→ EXTRAIT FOURNI:

━━━━━━━━━━━━━━━━━━━━

Rentré sous la tente, chacun se cherche une petite place dans le
sable, où enroulé dans le manteau, on espère trouver quelques instants
de repos, et peut-être un peu de sommeil.
La
nuit de septembre en Poméranie, nous chasse de notre couchette de sable
vers quatre heures du matin. La tente se transforme bien vite en une
véritable fourmilière. Tant d'objets perdus, tant de choses qu'on ne
retrouve plus, tant de désillusions, de craintes et aussi tant de haine
qui nous ronge le cœur
Une patrouille fait
son apparition. Ceux qui se trouvent le plus près de la porte d'entrée,
sont réquisitionnés pour la corvée « café ». Encadrés de gardiens, ils
se rendent à la cuisine où chacun d'eux recevra deux cruches remplies
de ce qui s'appellera dorénavant « le jus ». Ce liquide brun jaunâtre,
qui n'a rien de commun avec du café, est
placé devant la tente à la disposition des clients. Une bouffée d'odeur
suffit pour faire reculer les premiers qui, plutôt par curiosité, se
sont avancés vers les récipients. Dans ce domaine également, nous
devons apprendre beaucoup ; nous nous en rendrons mieux compte plus
tard.

━━━━━━━━━━━━━━━━━━━━

Données recueillies:
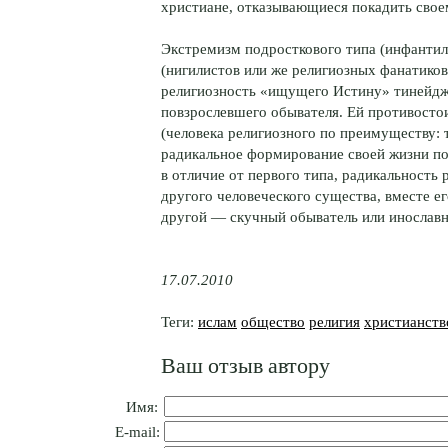
христиане, отказывающиеся покадить свое
Экстремизм подросткового типа (инфанти
(нигилистов или же религиозных фанатико
религиозность «ищущего Истину» тинейдже
повзрослевшего обывателя. Ей противостои
(человека религиозного по преимуществу:
радикальное формирование своей жизни по 
в отличие от первого типа, радикальность
другого человеческого существа, вместе е
другой — скучный обыватель или инославн
17.07.2010
Теги:
ислам
общество
религия
христианств
Ваш отзыв автору
Имя:
E-mail:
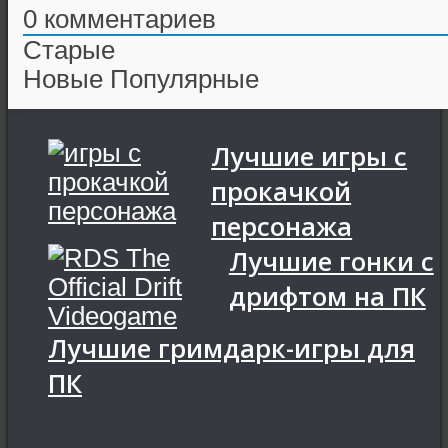
0
комментариев
Старые
Новые
Популярные
Лучшие игры с
прокачкой
персонажа
Лучшие гонки с
дрифтом на ПК
Лучшие гримдарк-игры для
ПК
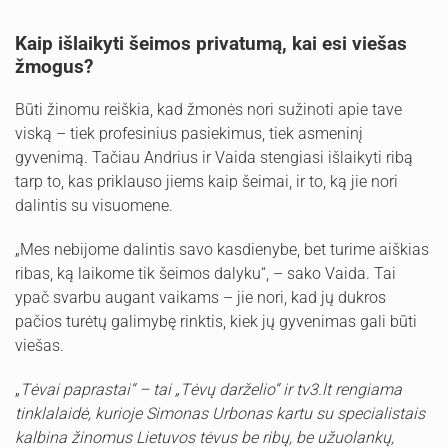
Kaip išlaikyti šeimos privatumą, kai esi viešas
žmogus?
Būti žinomu reiškia, kad žmonės nori sužinoti apie tave
viską – tiek profesinius pasiekimus, tiek asmeninį
gyvenimą. Tačiau Andrius ir Vaida stengiasi išlaikyti ribą
tarp to, kas priklauso jiems kaip šeimai, ir to, ką jie nori
dalintis su visuomene.
„Mes nebijome dalintis savo kasdienybe, bet turime aiškias
ribas, ką laikome tik šeimos dalyku“, – sako Vaida. Tai
ypač svarbu augant vaikams – jie nori, kad jų dukros
pačios turėtų galimybę rinktis, kiek jų gyvenimas gali būti
viešas.
„
Tėvai paprastai“ – tai „Tėvų darželio“ ir tv3.lt rengiama
tinklalaidė, kurioje Simonas Urbonas kartu su specialistais
kalbina žinomus Lietuvos tėvus be ribų, be užuolankų,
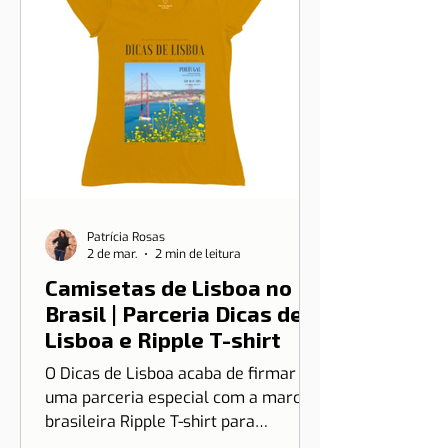
Patrícia Rosas
2 de mar.
2 min de leitura
Camisetas de Lisboa no
Brasil | Parceria Dicas de
Lisboa e Ripple T-shirt
O Dicas de Lisboa acaba de firmar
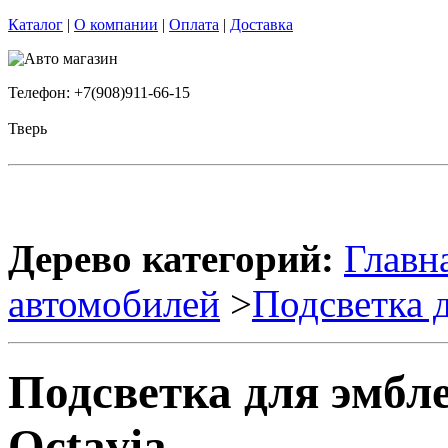
Каталог
|
О компании
|
Оплата
|
Доставка
Телефон: +7(908)911-66-15
Тверь
Дерево категорий:
Главн
автомобилей
>
Подсветка 
Подсветка для эмб
Octavia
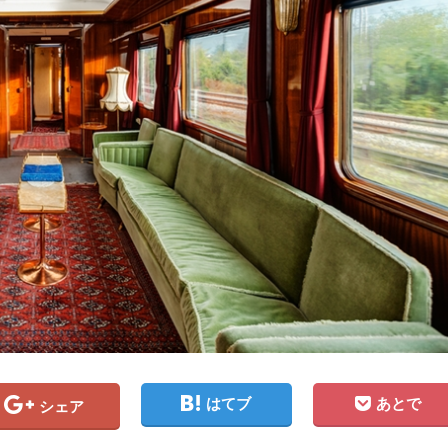
はてブ
あとで
シェア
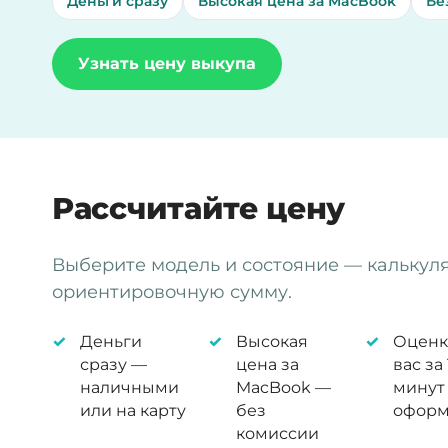
Деньги сразу
Высокая цена за MacBook
Бе
Узнать цену выкупа
Рассчитайте цену
Выберите модель и состояние — калькул
ориентировочную сумму.
Деньги
Высокая
Оценк
сразу —
цена за
вас за 
наличными
MacBook —
минут
или на карту
без
оформ
комиссии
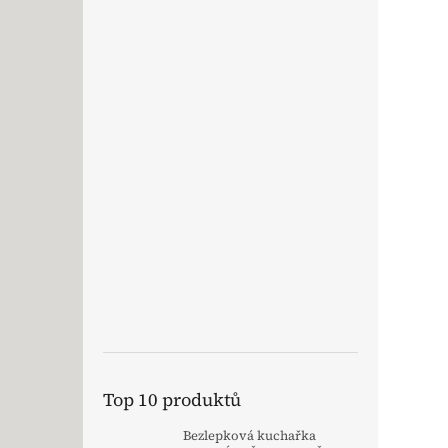
Top 10 produktů
Bezlepková kuchařka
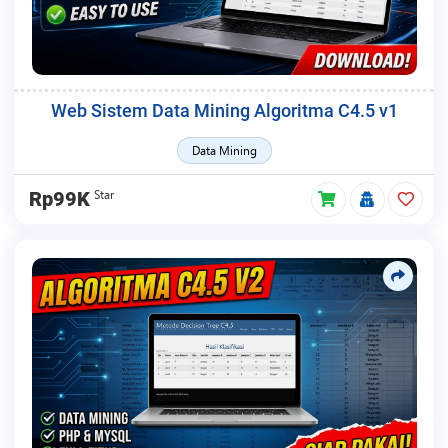
Web Sistem Data Mining Algoritma C4.5 v1
Data Mining
Star
Rp99K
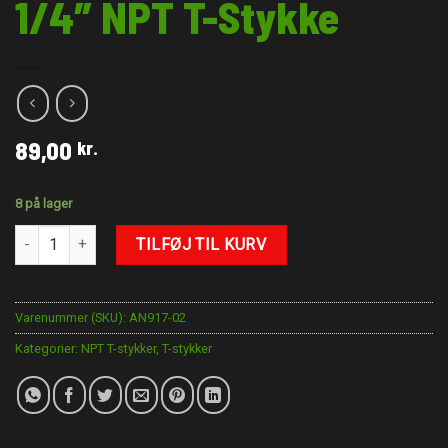
1/4″ NPT T-Stykke
89,00
kr.
8 på lager
1/4" NPT T-Stykke antal
TILFØJ TIL KURV
Varenummer (SKU):
AN917-02
Kategorier:
NPT T-stykker
,
T-stykker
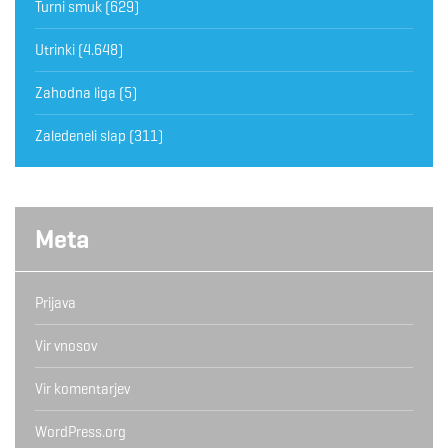
Turni smuk
(629)
Utrinki
(4.648)
Zahodna liga
(5)
Zaledeneli slap
(311)
Meta
Prijava
Vir vnosov
Vir komentarjev
WordPress.org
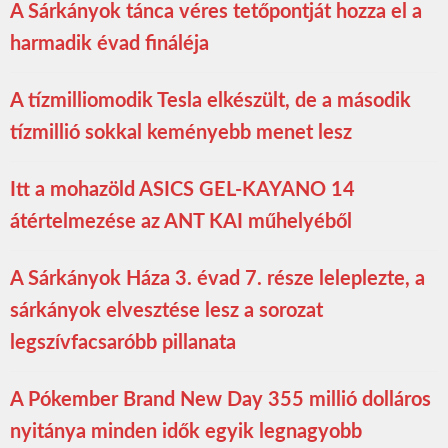
A Sárkányok tánca véres tetőpontját hozza el a
harmadik évad fináléja
A tízmilliomodik Tesla elkészült, de a második
tízmillió sokkal keményebb menet lesz
Itt a mohazöld ASICS GEL-KAYANO 14
átértelmezése az ANT KAI műhelyéből
A Sárkányok Háza 3. évad 7. része leleplezte, a
sárkányok elvesztése lesz a sorozat
legszívfacsaróbb pillanata
A Pókember Brand New Day 355 millió dolláros
nyitánya minden idők egyik legnagyobb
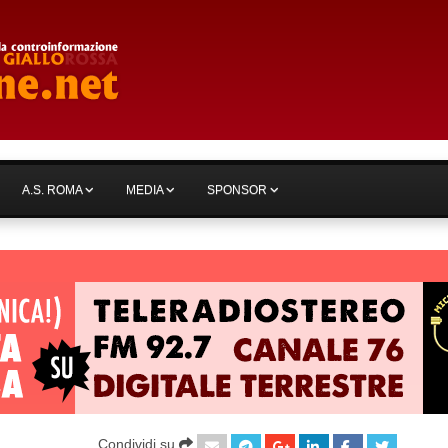
A.S. ROMA
MEDIA
SPONSOR
Condividi su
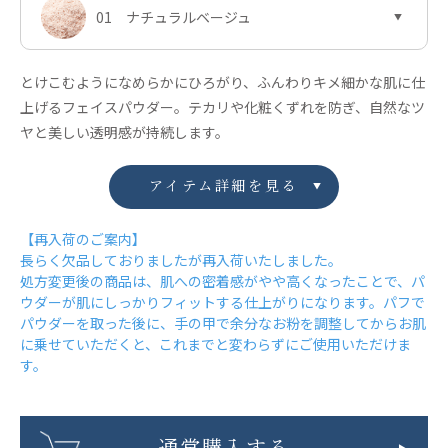
01 ナチュラルベージュ
とけこむようになめらかにひろがり、ふんわりキメ細かな肌に仕
上げるフェイスパウダー。テカリや化粧くずれを防ぎ、自然なツ
ヤと美しい透明感が持続します。
アイテム詳細を見る
【再入荷のご案内】
長らく欠品しておりましたが再入荷いたしました。
処方変更後の商品は、肌への密着感がやや高くなったことで、パ
ウダーが肌にしっかりフィットする仕上がりになります。パフで
パウダーを取った後に、手の甲で余分なお粉を調整してからお肌
に乗せていただくと、これまでと変わらずにご使用いただけま
す。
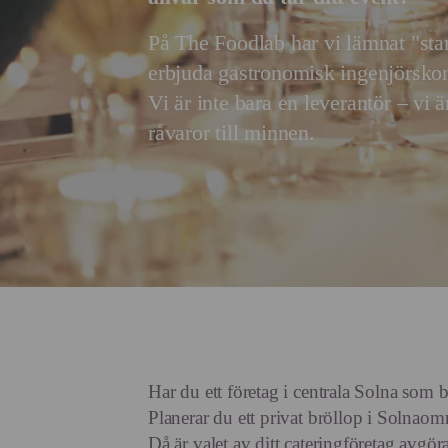
På The Foodlab har vi lämnat "stan
erbjuda gastronomisk ingenjörskon
Vi är inte bara en leverantör – vi 
råvaror till minnen.
Har du ett företag i centrala Solna som 
Planerar du ett privat bröllop i Solnaom
Då är valet av ditt cateringföretag avgöra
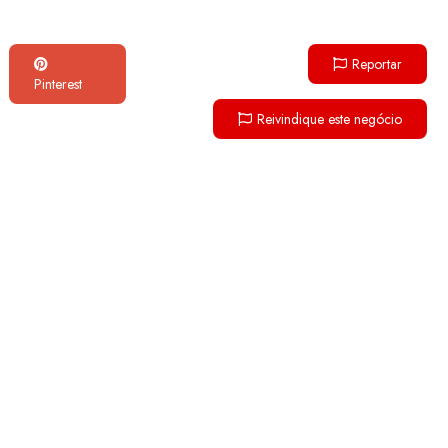
Reportar
Pinterest
Reivindique este negócio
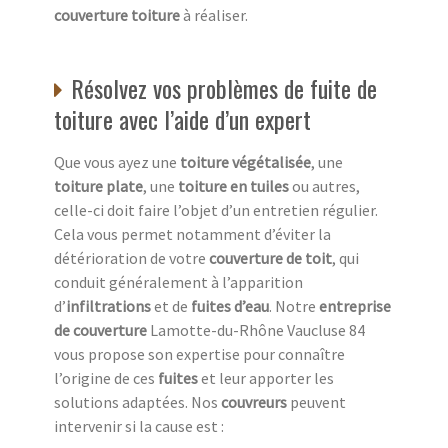
couverture toiture
à réaliser.
Résolvez vos problèmes de fuite de
toiture avec l’aide d’un expert
Que vous ayez une
toiture végétalisée
, une
toiture plate
, une
toiture en tuiles
ou autres,
celle-ci doit faire l’objet d’un entretien régulier.
Cela vous permet notamment d’éviter la
détérioration de votre
couverture de toit
, qui
conduit généralement à l’apparition
d’
infiltrations
et de
fuites d’eau
. Notre
entreprise
de couverture
Lamotte-du-Rhône Vaucluse 84
vous propose son expertise pour connaître
l’origine de ces
fuites
et leur apporter les
solutions adaptées. Nos
couvreurs
peuvent
intervenir si la cause est :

━━━━━━━━━━━━━━━━━━━━

→ TRAVAIL DEMANDÉ:
Reformulez sous forme de liste le paragraphe de l'extrait qui commence par « Une patrouille fait son apparition », en conservant ses faits principaux. Les items n'interviennent pas dans ce travail.

→ RÉPONSE:
- Une patrouille arrive.
- Les hommes les plus proches de l'entrée sont désignés pour la corvée « café ».
- Escortés par des gardiens, ils vont à la cuisine, où chacun reçoit deux cruches de ce qu'on appellera « le jus ».
- Ce liquide brun jaunâtre, sans rapport avec du café, est déposé devant la tente.
- Son odeur suffit à faire reculer les premiers qui s'en approchent, surtout par curiosité.
- Dans ce domaine aussi, il y a beaucoup à apprendre, ce dont on se rendra mieux compte plus tard.